• RECORDS FOR THIS EXERCISE:
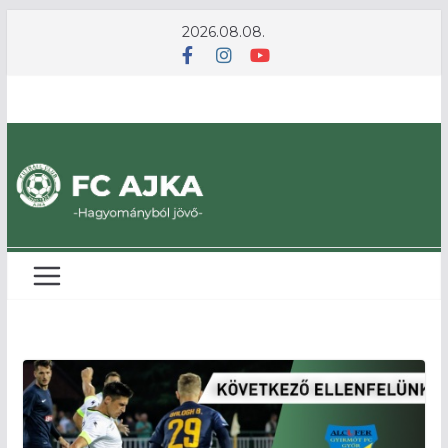
Skip
2026.08.08.
to
content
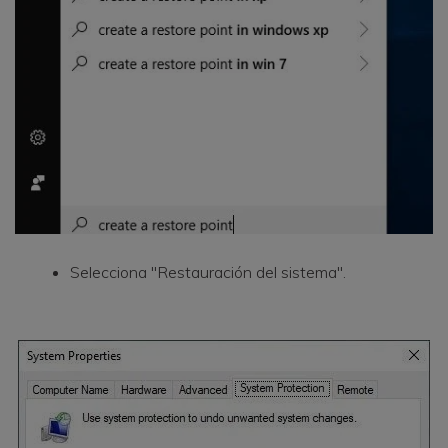
Selecciona "Restauración del sistema".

• PROBLEM DETAILS: Output every entry verbatim but skip the pictures.

• RESPONSE FOR THIS EXERCISE:
Skip
2026.08.08.
to
content
Selecciona "Restauración del sistema".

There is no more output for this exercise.